- _Document segment_
● ● ●

This article was prepared by reporters Andrew Higgins , Matthew Brezezinski and David Wessel of The Wall Street Journal.
The IMF, the World Bank and the Japanese government said they plan to lend Russia $22.6 billion by the end of 1999, more than half of that from the IMF, which will have to activate its spare fuel tank, known as the General Agreements to Borrow, to come up with the cash.
The assistance, substantially larger than expected, depends on Russia's promise to deliver on a raft of reforms to boost tax revenue, narrow the budget deficit and encourage more competition.
Russian shares, which have fallen 60% this year, rose on news of the IMF-led package. The Russian Trading System Index surged 13.18 points, or 9.2%, to 157.20. The ruble firmed slightly against the dollar. Yields on one-year treasuries declined to 115% from 129% Friday.
New IMF Money
Anatoly Chubais, the Kremlin's negotiator with international lenders, and IMF officials said that Russia will get $11.2 billion in new IMF money this year, in addition to $1.3 billion already committed, and another total of $2.6 billion in 1999. The World Bank said it will lend Russia up to $6 billion this year and next, of which about $4 billion is on top of previous commitments. Mr. Chubais said he expects $1.7 billion this year and $4.3 billion next. And Japan, gripped by economic woes of its own and a political crisis following the resignation Monday of Prime Minister Ryutaro Hashimoto, will loan $600 million this year and $900 million next year, said Mr. Chubais. The U.S. isn't providing any bilateral aid.

● ● ●

- _Extracted material_
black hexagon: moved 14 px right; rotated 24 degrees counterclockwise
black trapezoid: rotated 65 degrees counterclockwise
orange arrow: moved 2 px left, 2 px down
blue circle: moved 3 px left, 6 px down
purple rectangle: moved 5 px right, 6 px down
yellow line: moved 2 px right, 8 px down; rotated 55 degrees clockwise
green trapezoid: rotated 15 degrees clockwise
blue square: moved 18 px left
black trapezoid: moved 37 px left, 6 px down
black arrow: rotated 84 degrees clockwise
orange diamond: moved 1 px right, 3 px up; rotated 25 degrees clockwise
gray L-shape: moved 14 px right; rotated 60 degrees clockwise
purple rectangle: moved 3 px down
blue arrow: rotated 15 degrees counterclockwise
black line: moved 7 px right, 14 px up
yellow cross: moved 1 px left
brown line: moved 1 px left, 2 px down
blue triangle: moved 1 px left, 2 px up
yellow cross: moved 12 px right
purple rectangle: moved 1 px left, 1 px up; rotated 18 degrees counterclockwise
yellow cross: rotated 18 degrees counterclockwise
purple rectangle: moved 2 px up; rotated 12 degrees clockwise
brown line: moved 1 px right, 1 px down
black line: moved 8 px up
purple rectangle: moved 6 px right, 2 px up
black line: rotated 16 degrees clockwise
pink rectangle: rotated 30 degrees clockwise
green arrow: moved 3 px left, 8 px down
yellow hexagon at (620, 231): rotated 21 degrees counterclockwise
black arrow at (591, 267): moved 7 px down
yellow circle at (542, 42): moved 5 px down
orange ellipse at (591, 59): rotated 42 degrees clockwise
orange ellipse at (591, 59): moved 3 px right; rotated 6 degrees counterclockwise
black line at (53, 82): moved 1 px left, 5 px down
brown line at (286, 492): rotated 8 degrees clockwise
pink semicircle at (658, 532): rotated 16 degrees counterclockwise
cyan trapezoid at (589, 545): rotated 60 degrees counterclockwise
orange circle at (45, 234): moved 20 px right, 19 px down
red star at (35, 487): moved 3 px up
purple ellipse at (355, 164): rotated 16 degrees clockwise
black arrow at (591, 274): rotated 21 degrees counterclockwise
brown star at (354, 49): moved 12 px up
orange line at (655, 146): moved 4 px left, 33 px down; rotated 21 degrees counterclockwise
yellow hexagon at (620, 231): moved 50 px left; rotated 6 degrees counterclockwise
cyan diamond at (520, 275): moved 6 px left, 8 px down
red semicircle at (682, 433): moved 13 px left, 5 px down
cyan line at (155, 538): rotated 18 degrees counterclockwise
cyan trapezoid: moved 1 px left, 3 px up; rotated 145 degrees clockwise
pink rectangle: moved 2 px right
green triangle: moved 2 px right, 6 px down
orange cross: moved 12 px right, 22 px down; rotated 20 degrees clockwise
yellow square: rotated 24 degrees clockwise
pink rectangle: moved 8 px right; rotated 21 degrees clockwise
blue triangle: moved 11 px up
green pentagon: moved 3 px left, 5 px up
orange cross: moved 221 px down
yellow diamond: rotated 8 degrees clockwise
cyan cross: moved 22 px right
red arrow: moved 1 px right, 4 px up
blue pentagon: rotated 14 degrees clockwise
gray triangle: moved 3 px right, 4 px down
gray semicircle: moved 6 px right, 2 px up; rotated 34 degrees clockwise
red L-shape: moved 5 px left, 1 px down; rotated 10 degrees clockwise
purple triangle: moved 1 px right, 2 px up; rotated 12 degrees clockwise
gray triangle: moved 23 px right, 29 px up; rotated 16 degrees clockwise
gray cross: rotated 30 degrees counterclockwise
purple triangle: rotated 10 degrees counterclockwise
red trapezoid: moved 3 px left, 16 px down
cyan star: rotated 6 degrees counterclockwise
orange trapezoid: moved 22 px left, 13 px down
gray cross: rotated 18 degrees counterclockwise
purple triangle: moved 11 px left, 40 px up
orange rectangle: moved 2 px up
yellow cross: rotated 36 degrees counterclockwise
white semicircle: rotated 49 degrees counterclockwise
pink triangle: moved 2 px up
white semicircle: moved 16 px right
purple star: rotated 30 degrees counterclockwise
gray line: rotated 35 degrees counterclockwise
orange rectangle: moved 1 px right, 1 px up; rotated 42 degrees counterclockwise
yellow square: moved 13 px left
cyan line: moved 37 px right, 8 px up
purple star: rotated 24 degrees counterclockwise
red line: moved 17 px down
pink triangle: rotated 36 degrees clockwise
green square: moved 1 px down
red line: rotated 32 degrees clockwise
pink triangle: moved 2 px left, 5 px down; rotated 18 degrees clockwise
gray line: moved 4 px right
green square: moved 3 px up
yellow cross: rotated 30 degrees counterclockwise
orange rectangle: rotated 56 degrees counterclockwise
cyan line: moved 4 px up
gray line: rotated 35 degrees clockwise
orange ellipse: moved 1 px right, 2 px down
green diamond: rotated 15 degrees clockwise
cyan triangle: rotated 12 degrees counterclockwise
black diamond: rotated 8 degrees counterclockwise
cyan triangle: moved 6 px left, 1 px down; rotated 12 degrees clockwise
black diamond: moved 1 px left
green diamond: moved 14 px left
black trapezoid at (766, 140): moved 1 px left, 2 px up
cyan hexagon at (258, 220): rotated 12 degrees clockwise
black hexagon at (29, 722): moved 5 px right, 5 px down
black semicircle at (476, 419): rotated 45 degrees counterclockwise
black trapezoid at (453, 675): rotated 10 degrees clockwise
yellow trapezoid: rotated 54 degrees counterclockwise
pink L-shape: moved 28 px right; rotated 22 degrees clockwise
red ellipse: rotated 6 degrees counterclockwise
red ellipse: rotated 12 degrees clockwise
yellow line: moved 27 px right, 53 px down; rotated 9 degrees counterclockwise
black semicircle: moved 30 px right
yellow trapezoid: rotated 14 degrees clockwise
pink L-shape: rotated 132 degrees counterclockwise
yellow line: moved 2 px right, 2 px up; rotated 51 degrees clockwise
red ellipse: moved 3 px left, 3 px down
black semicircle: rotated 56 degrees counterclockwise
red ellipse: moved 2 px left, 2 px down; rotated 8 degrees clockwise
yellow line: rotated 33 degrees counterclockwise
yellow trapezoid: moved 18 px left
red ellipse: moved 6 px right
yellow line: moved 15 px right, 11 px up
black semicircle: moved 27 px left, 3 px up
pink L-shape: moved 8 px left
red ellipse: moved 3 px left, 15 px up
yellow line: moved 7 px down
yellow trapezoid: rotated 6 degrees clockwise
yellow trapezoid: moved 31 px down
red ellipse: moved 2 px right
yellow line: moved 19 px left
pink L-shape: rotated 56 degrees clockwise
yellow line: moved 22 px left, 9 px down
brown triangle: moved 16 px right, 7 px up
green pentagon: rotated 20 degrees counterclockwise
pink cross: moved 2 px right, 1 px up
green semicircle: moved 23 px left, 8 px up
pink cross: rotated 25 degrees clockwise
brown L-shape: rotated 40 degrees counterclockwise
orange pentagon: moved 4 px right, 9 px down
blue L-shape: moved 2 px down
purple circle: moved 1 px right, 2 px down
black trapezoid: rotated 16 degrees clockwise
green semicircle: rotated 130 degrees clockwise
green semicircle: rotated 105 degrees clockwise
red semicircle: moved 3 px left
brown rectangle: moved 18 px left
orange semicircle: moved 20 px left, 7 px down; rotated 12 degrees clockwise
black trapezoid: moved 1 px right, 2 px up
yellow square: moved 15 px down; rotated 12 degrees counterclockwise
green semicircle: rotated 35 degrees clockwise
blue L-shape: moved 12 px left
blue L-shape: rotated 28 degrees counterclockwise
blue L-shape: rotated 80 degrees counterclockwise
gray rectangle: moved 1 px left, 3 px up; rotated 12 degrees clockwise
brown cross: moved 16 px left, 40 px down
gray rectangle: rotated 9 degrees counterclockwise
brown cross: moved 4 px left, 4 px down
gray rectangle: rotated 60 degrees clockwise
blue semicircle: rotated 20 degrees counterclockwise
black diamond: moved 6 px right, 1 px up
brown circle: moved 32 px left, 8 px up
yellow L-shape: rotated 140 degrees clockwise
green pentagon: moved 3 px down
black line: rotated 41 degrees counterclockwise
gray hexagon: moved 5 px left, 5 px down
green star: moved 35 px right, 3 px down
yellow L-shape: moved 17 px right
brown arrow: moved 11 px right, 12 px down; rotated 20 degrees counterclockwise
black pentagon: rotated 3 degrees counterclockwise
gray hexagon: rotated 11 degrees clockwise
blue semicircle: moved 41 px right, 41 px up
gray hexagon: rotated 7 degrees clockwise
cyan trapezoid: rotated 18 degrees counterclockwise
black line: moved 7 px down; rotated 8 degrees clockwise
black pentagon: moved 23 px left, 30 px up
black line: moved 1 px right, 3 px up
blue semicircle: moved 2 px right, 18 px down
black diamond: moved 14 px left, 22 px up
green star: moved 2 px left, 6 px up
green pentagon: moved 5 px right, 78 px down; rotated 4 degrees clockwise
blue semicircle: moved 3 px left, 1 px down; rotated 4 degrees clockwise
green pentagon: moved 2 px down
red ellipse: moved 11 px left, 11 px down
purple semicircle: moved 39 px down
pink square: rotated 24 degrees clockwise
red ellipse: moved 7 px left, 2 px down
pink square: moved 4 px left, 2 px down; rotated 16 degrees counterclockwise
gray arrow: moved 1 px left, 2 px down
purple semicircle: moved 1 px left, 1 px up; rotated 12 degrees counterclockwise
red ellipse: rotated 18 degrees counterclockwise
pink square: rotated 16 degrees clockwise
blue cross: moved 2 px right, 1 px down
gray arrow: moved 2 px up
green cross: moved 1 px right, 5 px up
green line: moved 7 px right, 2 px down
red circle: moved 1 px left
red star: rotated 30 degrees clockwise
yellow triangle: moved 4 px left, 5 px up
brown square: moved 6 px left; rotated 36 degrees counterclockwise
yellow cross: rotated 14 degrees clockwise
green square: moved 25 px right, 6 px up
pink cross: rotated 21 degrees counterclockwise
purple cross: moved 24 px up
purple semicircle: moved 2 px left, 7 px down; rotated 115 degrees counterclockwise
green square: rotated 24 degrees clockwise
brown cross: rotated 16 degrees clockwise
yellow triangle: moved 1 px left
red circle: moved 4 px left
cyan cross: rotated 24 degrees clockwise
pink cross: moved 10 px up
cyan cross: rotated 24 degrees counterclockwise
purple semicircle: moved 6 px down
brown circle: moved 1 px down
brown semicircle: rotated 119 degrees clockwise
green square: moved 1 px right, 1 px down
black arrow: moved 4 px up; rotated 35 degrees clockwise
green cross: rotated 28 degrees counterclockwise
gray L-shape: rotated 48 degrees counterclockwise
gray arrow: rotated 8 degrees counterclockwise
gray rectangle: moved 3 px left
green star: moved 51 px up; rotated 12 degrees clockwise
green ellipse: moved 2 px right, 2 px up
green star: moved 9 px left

● ● ●

- _Problems to work on_
A) Using the article on the Russia loan package, decide whether each statement agrees with it. Answer yes or no and quote the words that settle it.
(i) The U.S. is giving Russia bilateral aid.
(ii) Russian shares went up on news of the IMF-led package.
(iii) Japan will loan Russia $600 million this year.
B) Write out the part of the article on the Russia loan package from "The assistance, substantially" up to and including "encourage more competition.".
C) In the article on the Russia loan package, what did yields on one-year treasuries decline to?
The records play no part in what comes next.

- _Per-task outputs_
A)
(i) No: "The U.S. isn't providing any bilateral aid."
(ii) Yes: "Russian shares, which have fallen 60% this year, rose on news of the IMF-led package."
(iii) Yes: "will loan $600 million this year and $900 million next year"

B)
The assistance, substantially larger than expected, depends on Russia's promise to deliver on a raft of reforms to boost tax revenue, narrow the budget deficit and encourage more competition.

C) They declined to 115%, down from 129% on Friday.